DIRECTIVE: Once the line containing "Styczeń 2026" is found in the records below, return it and each following line exactly, up to and including the line containing "ПОЧЕМУ ВАМ СЛЕДУЕТ", and nothing else.

DATASET EXTRACT:
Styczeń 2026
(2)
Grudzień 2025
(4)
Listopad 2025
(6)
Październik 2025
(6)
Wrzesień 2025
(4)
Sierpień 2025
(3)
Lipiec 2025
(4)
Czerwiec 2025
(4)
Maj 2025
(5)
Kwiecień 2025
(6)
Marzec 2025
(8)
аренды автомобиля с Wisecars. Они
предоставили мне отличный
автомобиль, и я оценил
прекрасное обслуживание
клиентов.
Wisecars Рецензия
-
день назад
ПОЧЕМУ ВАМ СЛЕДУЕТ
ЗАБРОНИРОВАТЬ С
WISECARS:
---
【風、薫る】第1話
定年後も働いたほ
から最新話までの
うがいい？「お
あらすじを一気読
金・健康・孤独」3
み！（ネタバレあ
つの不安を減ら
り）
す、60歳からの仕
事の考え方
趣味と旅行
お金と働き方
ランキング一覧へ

RESULT OF THE EXERCISE:
Styczeń 2026
(2)
Grudzień 2025
(4)
Listopad 2025
(6)
Październik 2025
(6)
Wrzesień 2025
(4)
Sierpień 2025
(3)
Lipiec 2025
(4)
Czerwiec 2025
(4)
Maj 2025
(5)
Kwiecień 2025
(6)
Marzec 2025
(8)
аренды автомобиля с Wisecars. Они
предоставили мне отличный
автомобиль, и я оценил
прекрасное обслуживание
клиентов.
Wisecars Рецензия
-
день назад
ПОЧЕМУ ВАМ СЛЕДУЕТ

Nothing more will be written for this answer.